To: BulbaMan who wrote (9188)9/23/2003 12:48:18 PM
From: Biomaven  Read Replies (1) | Respond to of 52153
 
I've taken a very brief look at the Memantine docket available at the FDA site:

fda.gov

Looks pretty solid. although there are the usual FDA grumbles (like a subgroup analysis on the most severe patients indicates they were not helped much by the drug, and grumbles about the quality of the Latvian study).

The statistical review usually has some opportunity for a smile, and this one is no exception:

There were 11 patients in center 013 (6 placebo and 5 memantine). The average change for placebo patients in this center was -11.33 compared to -0.60 for memantine patients.

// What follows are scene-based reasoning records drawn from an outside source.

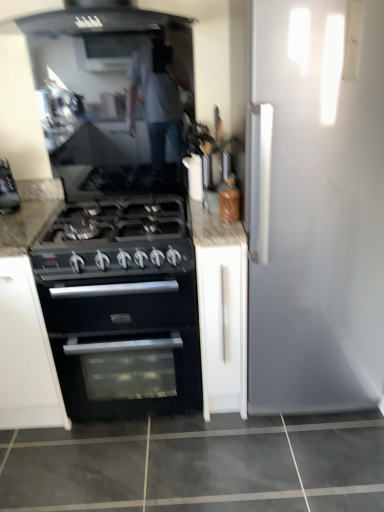
At what (x,y) coordinates should I click in order to perform the action: click on black matte oven at center. Please return your answer as a coordinate pair (x, y). Looking at the image, I should click on (126, 346).

What is the approximate height of black matte gas stove at center?

black matte gas stove at center is 6.24 inches in height.

Identify the location of white matte cabinet at center. The height and width of the screenshot is (512, 384). (221, 310).

Between black matte oven at center and white matte cabinet at center, which one appears on the left side from the viewer's perspective?

Positioned to the left is black matte oven at center.

Locate an element on the screen. The height and width of the screenshot is (512, 384). oven that is under the white matte cabinet at center (from a real-world perspective) is located at coordinates (126, 346).

What's the angular difference between black matte oven at center and white matte cabinet at center's facing directions?

They differ by 9.36e-05 degrees in their facing directions.

Which object is thinner, black matte oven at center or white matte cabinet at center?

With smaller width is white matte cabinet at center.

Is point (81, 181) closer or farther from the camera than point (243, 240)?

Point (81, 181) is positioned farther from the camera compared to point (243, 240).

Is black matte gas stove at center not within white matte cabinet at center?

Indeed, black matte gas stove at center is completely outside white matte cabinet at center.

What's the angular difference between black matte gas stove at center and white matte cabinet at center's facing directions?

The facing directions of black matte gas stove at center and white matte cabinet at center are 0.000297 degrees apart.

Considering the sizes of objects black matte gas stove at center and white matte cabinet at center in the image provided, who is thinner, black matte gas stove at center or white matte cabinet at center?

Thinner between the two is white matte cabinet at center.

Is white matte cabinet at center in front of or behind black matte gas stove at center in the image?

white matte cabinet at center is behind black matte gas stove at center.

Is white matte cabinet at center directly adjacent to black matte gas stove at center?

They are not placed beside each other.

Considering the sizes of objects white matte cabinet at center and black matte gas stove at center in the image provided, who is thinner, white matte cabinet at center or black matte gas stove at center?

white matte cabinet at center is thinner.

Which is more to the right, white matte cabinet at center or black matte gas stove at center?

Positioned to the right is white matte cabinet at center.

Where is `oven below the black matte gas stove at center (from the image's perspective)`? This screenshot has width=384, height=512. oven below the black matte gas stove at center (from the image's perspective) is located at coordinates (126, 346).

From the image's perspective, does black matte oven at center appear higher than black matte gas stove at center?

Actually, black matte oven at center appears below black matte gas stove at center in the image.

From the picture: Is black matte oven at center positioned with its back to black matte gas stove at center?

No, black matte oven at center is not facing the opposite direction of black matte gas stove at center.

Looking at this image, is black matte gas stove at center oriented away from black matte oven at center?

No, black matte gas stove at center's orientation is not away from black matte oven at center.

The image size is (384, 512). Find the location of `oven behind the black matte gas stove at center`. oven behind the black matte gas stove at center is located at coordinates (126, 346).

Between black matte gas stove at center and black matte oven at center, which one appears on the left side from the viewer's perspective?

black matte gas stove at center is more to the left.

Which of these two, black matte gas stove at center or black matte oven at center, is thinner?

black matte gas stove at center.

Which is more to the right, white matte cabinet at center or black matte oven at center?

Positioned to the right is white matte cabinet at center.

From the image's perspective, does white matte cabinet at center appear lower than black matte oven at center?

→ No, from the image's perspective, white matte cabinet at center is not beneath black matte oven at center.

Looking at this image, between white matte cabinet at center and black matte oven at center, which one has less height?

black matte oven at center is shorter.

What are the coordinates of `oven on the left of the white matte cabinet at center` in the screenshot? It's located at (126, 346).

At what (x,y) coordinates should I click in order to perform the action: click on cabinetry behind the black matte gas stove at center. Please return your answer as a coordinate pair (x, y). The image size is (384, 512). Looking at the image, I should click on (221, 310).

Looking at the image, which one is located closer to black matte oven at center, white matte cabinet at center or black matte gas stove at center?

white matte cabinet at center lies closer to black matte oven at center than the other object.

Which object lies further to the anchor point white matte cabinet at center, black matte gas stove at center or black matte oven at center?

The object further to white matte cabinet at center is black matte gas stove at center.

Which object lies nearer to the anchor point black matte oven at center, black matte gas stove at center or white matte cabinet at center?

Among the two, white matte cabinet at center is located nearer to black matte oven at center.

Which object lies nearer to the anchor point black matte gas stove at center, white matte cabinet at center or black matte oven at center?

white matte cabinet at center lies closer to black matte gas stove at center than the other object.

From the image, which object appears to be farther from white matte cabinet at center, black matte oven at center or black matte gas stove at center?

Based on the image, black matte gas stove at center appears to be further to white matte cabinet at center.

Considering their positions, is black matte oven at center positioned further to black matte gas stove at center than white matte cabinet at center?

The difference in treatment group mean changes (+10.73 ± 3.77 S.E.) in this center was considerably larger than the average (+1.34). This center?s results are somewhat atypical and if we discard this center from the ITT population we find that the treatment effect on the change in ADL adjusted for baseline and center is no longer significant (p=0.0766). The difference in group mean changes drops from 1.34 to 1.05. On the other hand, center 003 had 14 patients and a large negative difference (-6.57), so exclusion of this center would increase the significance of the treatment effect. Nonetheless, the fact that the removal of center 013 can alter the conclusions calls the strength of this evidence into question.


This is as bad as subgroup analysis. I'd guess that in most studies you could find some center (or other subgroup) where ignoring it kills the statistical significance.

But it looks like overall some of the p values in the study were so strong that no matter which way the FDA and statisticians twisted things they couldn't "achieve" non-significance.